FRAGMENTO DEL DOCUMENTO:
_____

El de Ioláni… es un romance truculento: menos sombrío de lo que se anuncia, menos deudor de las novelas de Ann Radcliffe de lo que se dice, en base a la admiración que Collins profesó por ella. Por el contrario, sí que la encuentro muy en la estela del Stevenson de los cuentos de los mares del Sur y no sólo por estar ambientada en Tahití. El respeto con el que Collins se acerca al paisanaje y al costumbrismo de aquellos lugares -radicalmente opuesto al desdén y el desprecio que inspira cuanto no conocen a los autores decimonónicos europeos-, yo sólo lo había percibido en Stevenson. Aplaudo con entusiasmo esos sentimientos.
En cuanto al asunto, Ioláni… ya nos anuncia esas intrincadas tramas del Collins detectivesco, el que tanto celebramos en las postrimerías de la centuria pasada. Ambientada en el Tahití anterior a la llegada de los europeos -“tal como era” entonces, reza el propio título-, cuenta la historia del sumo sacerdote, Ioláni, y la heroica joven, Idia, que da a luz a su hijo. Las concomitancias con La letra escarlata (1850) de Nathaniel Hawthorne son evidentes.
Decididas a desafiar la costumbre tahitiana de matar a los primogénitos, Idia y su amiga Aimata huyen con el bebé y se refugian entre los enemigos de Ioláni. El sacerdote los persigue, poniendo en marcha una trama que incluye guerra civil, hechicería, ritos de sacrificio, enajenados furibundos, traición y amor. “La complicidad entre antiguas inquinidades (sic) es el único lazo reconocido entre los villanos” (pág. 140).

_____

EXTRACTO DE DATOS:
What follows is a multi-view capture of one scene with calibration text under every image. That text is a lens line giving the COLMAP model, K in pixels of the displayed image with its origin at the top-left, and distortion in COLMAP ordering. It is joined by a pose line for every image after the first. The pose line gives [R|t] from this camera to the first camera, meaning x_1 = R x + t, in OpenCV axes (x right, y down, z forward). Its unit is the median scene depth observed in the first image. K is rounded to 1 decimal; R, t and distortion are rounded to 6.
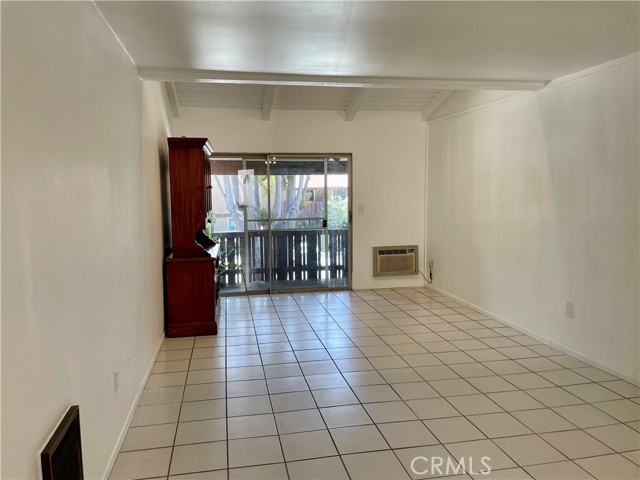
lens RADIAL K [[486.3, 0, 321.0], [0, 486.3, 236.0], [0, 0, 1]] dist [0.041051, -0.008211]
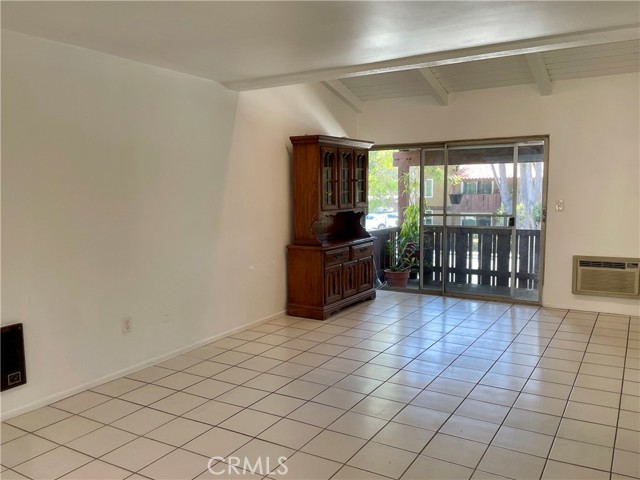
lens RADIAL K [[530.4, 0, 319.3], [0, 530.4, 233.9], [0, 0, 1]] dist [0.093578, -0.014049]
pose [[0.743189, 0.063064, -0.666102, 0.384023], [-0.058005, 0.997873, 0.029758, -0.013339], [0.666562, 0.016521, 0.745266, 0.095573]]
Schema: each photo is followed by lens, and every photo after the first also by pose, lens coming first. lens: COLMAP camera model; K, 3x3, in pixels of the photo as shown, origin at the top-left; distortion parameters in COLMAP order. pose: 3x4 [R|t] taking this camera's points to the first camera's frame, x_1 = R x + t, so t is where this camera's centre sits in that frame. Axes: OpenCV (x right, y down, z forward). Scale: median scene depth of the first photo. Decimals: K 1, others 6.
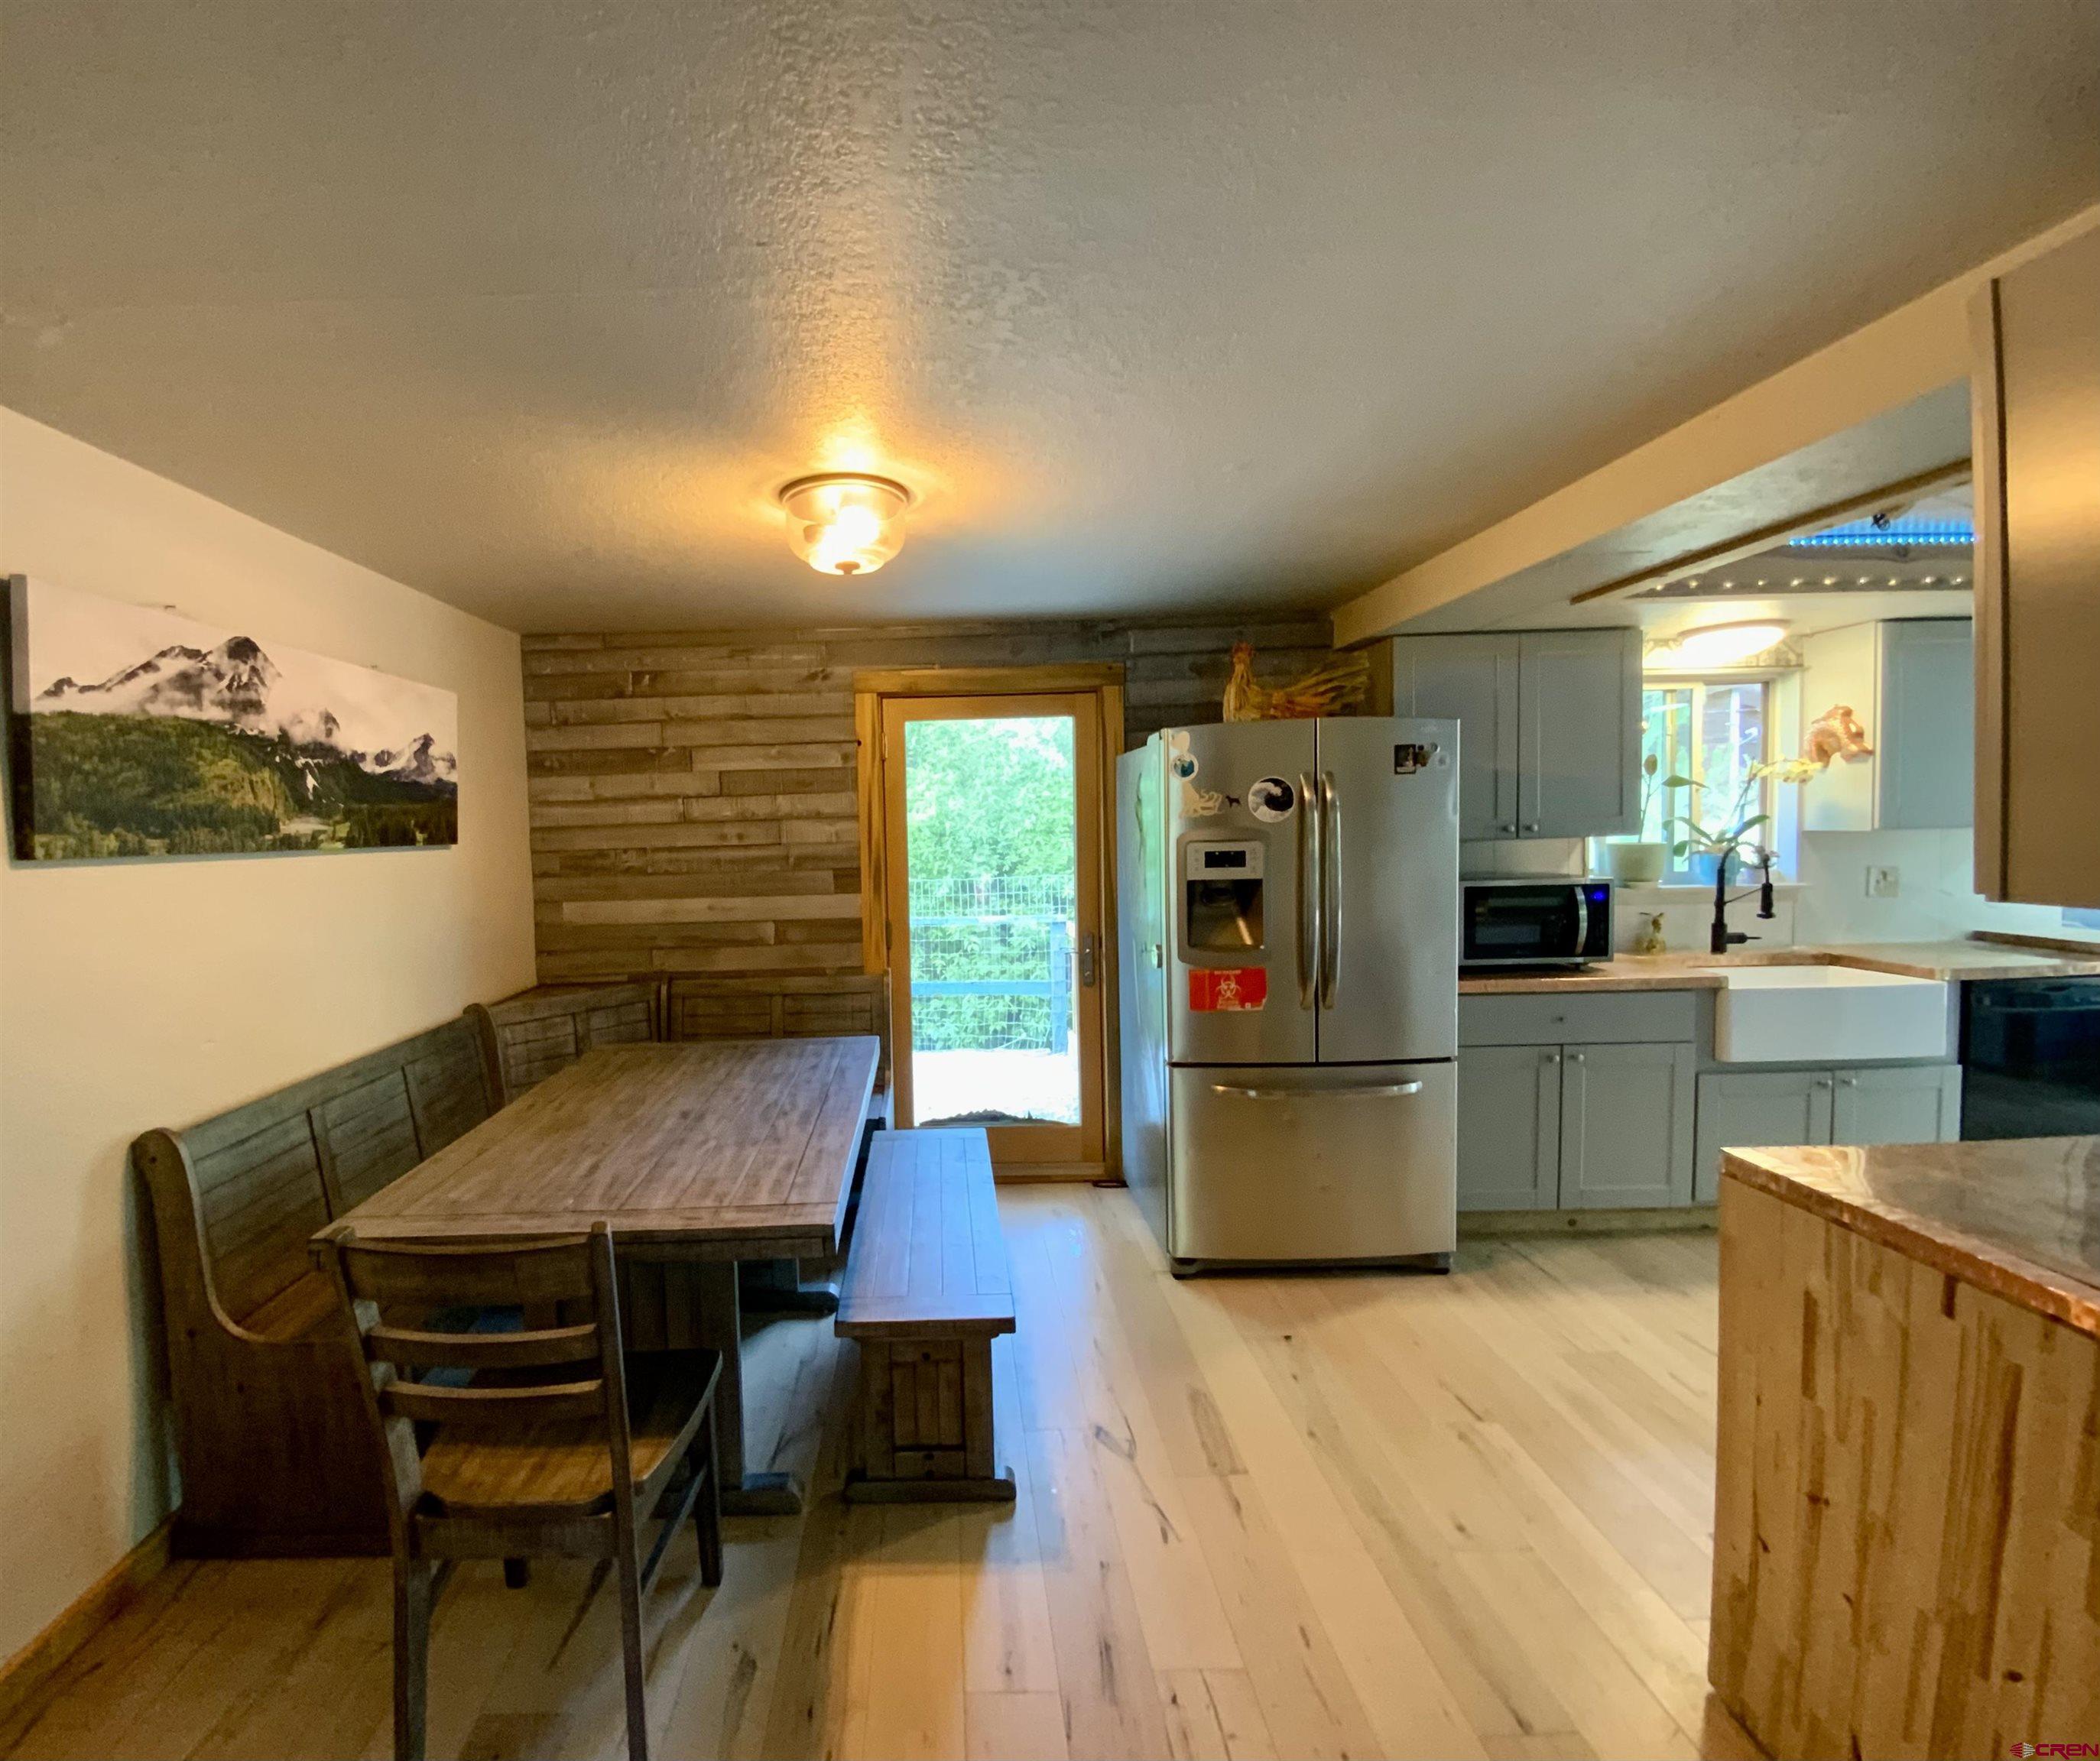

_____

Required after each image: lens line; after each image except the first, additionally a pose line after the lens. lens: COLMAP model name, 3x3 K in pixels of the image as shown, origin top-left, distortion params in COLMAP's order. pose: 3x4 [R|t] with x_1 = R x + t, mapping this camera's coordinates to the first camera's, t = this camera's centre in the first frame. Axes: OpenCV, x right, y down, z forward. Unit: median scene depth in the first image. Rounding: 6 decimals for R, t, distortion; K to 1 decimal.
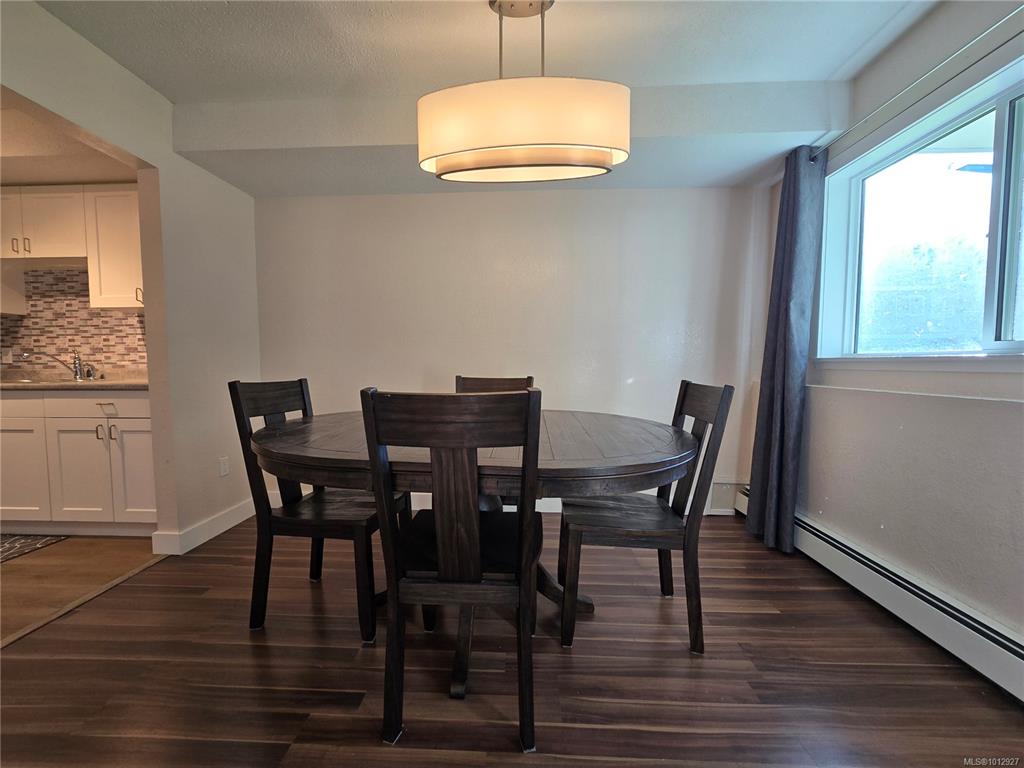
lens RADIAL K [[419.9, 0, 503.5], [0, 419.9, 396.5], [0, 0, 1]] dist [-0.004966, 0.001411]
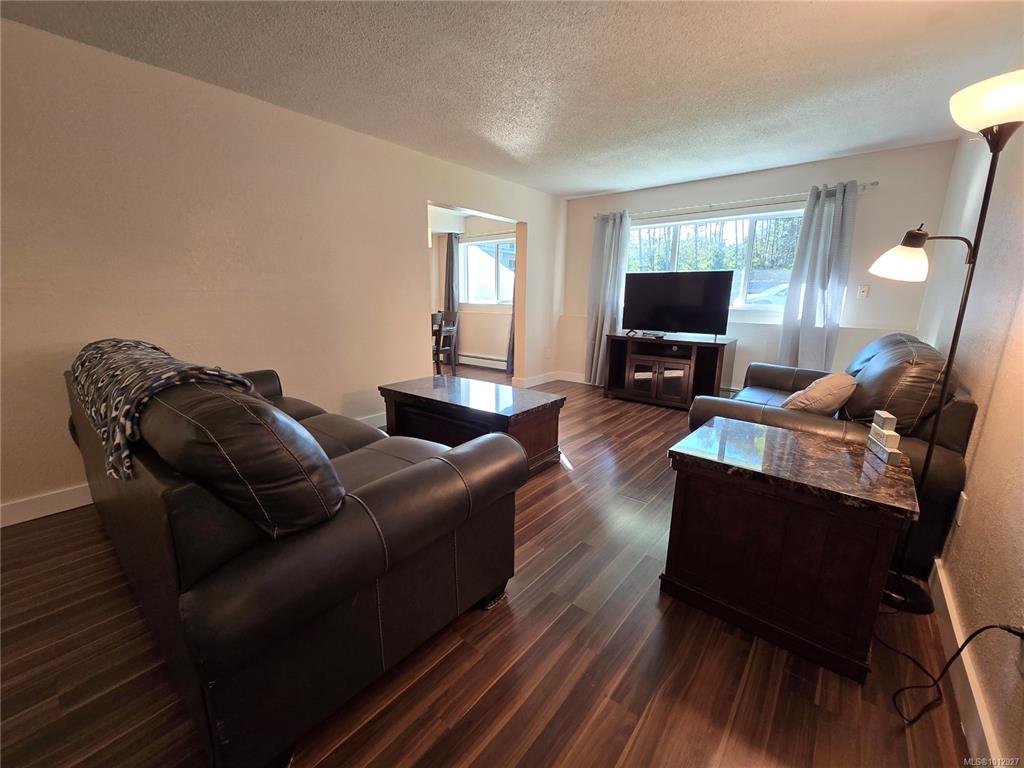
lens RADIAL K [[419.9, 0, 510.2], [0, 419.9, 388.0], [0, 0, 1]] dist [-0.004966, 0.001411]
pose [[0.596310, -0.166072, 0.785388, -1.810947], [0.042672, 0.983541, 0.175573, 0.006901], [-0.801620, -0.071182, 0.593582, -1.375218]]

_____

Prosigue la reseña sobre la novela Ioláni de Collins a partir de la cita de la página 140 con la que termina.

Ioláni… anticipa los temas a los que Collins volvería una y otra vez a lo largo de toda su producción: la opresión de figuras siniestras -esto sí que es de Radcliffe- y patriarcales. Pero también a la valentía de las mujeres enérgicas y poco ortodoxas -tan de nuestros días-, la psicología de la mente criminal, la hipocresía de los moralistas y las ideas victorianas de lo exótico. Ira Nadel en su introducción a la primera edición inglesa, se refería a la utilidad de este texto como estudio preliminar al posterior desarrollo de Collins como escritor, el de las obras maestras que aguardan. Por lo demás, su interés es muy limitado.
Puede que el autor pensase en la posteridad, en un tiempo venidero que habría de serle más favorable, cuando, tras haber archivado el manuscrito durante años, sabiendo próximo su fin acabó confiándoselo a un amigo. Esa idea me seduce más que el propio texto. Aquel original terminó en manos de coleccionistas privados, donde languideció en el olvido, mientras iba cobrando fama de novela perdida. Hasta que, sorpresivamente, apareció en el mercado de libros raros de Nueva York en 1991. Desde entonces, el poseedor del documento -ya con trazas de pergamino- ha querido permanecer en el anonimato.
Publicado el 22 de diciembre de 2023 a las 18:30.